Cancer patients are often expected to wait before starting radiation therapy so that a full treatment plan can be developed. AI could help make such delays a thing of the past, according to new research out of UT Southwestern Medical Center in Dallas, Texas.
“Some of these patients need radiation therapy immediately, but doctors often have to tell them to go home and wait,” Steve Jiang, PhD, director of UT Southwestern’s Medical Artificial Intelligence and Automation (MAIA) Lab, said in a prepared statement. “Achieving optimal treatment plans in near real time is important and part of our broader mission to use AI to improve all aspects of cancer care.”
Jiang contributed to two new studies published in Medical Physics, the official journal of the American Association of Physicists in Medicine.
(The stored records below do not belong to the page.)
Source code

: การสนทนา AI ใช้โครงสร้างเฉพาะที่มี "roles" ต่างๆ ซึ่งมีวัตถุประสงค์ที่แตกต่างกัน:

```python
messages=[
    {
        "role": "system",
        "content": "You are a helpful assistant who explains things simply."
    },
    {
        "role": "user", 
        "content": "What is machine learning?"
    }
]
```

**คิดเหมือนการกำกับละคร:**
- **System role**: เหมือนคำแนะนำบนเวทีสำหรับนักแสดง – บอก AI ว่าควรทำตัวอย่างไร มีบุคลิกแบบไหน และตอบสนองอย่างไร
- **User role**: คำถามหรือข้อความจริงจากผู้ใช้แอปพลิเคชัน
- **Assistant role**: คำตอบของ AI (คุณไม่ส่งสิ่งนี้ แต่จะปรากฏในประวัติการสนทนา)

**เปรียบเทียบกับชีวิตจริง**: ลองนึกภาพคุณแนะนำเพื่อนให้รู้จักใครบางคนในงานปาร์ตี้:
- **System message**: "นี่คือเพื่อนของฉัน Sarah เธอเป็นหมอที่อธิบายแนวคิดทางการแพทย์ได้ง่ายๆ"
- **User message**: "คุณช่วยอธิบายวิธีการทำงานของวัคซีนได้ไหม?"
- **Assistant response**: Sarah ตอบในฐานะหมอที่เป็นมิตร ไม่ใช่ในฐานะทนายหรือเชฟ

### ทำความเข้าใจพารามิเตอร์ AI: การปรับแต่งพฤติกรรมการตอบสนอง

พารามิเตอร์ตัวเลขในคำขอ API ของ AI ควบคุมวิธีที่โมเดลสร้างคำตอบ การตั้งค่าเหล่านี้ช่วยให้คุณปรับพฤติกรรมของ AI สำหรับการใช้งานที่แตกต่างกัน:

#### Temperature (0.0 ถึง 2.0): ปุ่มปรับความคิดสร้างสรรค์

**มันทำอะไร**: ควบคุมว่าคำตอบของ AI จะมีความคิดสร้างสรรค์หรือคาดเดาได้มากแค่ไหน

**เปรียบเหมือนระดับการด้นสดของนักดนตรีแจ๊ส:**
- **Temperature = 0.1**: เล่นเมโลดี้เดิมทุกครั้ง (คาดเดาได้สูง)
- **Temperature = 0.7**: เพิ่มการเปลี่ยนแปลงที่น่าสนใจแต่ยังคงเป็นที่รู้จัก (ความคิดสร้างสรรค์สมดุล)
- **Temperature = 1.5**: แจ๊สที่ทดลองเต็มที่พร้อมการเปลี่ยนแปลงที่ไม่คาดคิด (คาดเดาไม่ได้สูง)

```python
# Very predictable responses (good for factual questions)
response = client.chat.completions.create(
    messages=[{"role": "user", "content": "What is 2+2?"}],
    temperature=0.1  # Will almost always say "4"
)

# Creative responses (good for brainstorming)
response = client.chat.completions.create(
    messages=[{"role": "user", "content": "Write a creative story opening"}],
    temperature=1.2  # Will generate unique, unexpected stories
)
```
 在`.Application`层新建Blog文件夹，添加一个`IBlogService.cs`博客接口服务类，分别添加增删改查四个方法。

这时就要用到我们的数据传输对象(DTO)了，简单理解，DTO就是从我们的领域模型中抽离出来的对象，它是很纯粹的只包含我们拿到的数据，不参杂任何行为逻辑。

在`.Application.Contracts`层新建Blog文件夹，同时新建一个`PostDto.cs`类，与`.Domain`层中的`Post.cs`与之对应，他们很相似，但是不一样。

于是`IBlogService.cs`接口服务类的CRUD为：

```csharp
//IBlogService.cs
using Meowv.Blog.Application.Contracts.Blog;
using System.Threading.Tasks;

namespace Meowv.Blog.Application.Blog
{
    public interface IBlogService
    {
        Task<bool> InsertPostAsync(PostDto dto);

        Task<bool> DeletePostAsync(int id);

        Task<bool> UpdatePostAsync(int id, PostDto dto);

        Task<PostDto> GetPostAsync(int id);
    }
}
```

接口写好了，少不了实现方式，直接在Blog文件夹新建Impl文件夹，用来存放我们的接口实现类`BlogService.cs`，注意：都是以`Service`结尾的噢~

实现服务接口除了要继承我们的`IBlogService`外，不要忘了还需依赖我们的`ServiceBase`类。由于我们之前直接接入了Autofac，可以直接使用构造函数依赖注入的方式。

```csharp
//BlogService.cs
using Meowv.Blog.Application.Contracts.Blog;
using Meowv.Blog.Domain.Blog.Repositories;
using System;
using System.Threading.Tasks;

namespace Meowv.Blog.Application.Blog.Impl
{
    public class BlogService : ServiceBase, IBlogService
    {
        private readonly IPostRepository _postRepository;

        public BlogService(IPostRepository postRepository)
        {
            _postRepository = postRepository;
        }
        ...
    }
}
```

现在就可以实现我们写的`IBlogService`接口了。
In one study, the authors found that AI could “produce optimal treatment plans within five-hundredths of a second after receiving clinical data for patients.” Jiang and colleagues explored data from 70 prostate cancer patients, training AI to assess each patient’s entire situation and predict the treatment plan ultimately chosen by healthcare providers.
“The real‐time prediction capabilities allow for a physician to quickly navigate the tradeoff space for a patient, and produce a dose distribution as a tangible endpoint for the dosimetrist to use for planning,” the authors wrote. “This is expected to considerably reduce the treatment planning time, allowing for clinicians to focus their efforts on the difficult and demanding cases.”
In addition, another study published in Medical Physics focused on AI’s ability to recalculate dosages before each radiation session. This represents another significant step in reducing the time it takes for cancer patients to receive the care they need.